◆ **What needs to be done**: A single number is expected: the count of lines in the entries below that contain "McKinsey".

[Saved data entries]
*** Block opens ***

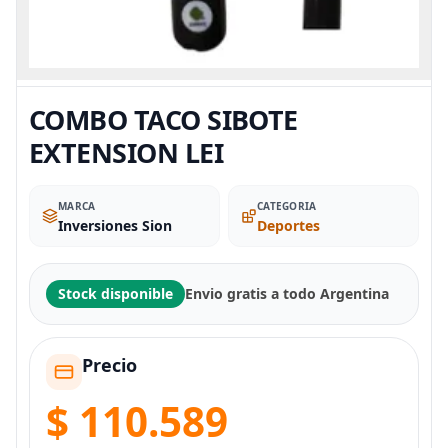
COMBO TACO SIBOTE
EXTENSION LEI
MARCA
CATEGORIA
Inversiones Sion
Deportes
Stock disponible
Envio gratis a todo Argentina
Precio
$ 110.589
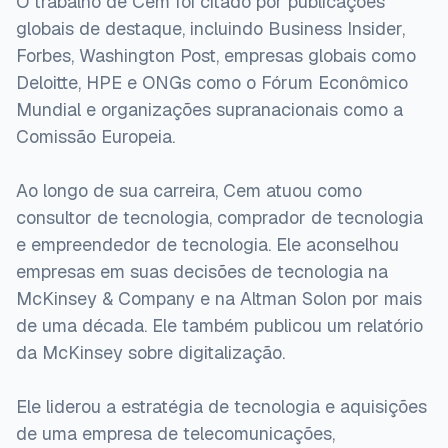
O trabalho de Cem foi citado por publicações
globais de destaque, incluindo Business Insider,
Forbes, Washington Post, empresas globais como
Deloitte, HPE e ONGs como o Fórum Econômico
Mundial e organizações supranacionais como a
Comissão Europeia.
Ao longo de sua carreira, Cem atuou como
consultor de tecnologia, comprador de tecnologia
e empreendedor de tecnologia. Ele aconselhou
empresas em suas decisões de tecnologia na
McKinsey & Company e na Altman Solon por mais
de uma década. Ele também publicou um relatório
da McKinsey sobre digitalização.
Ele liderou a estratégia de tecnologia e aquisições
de uma empresa de telecomunicações,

*** Block closes ***

◆ **Answer space**: 2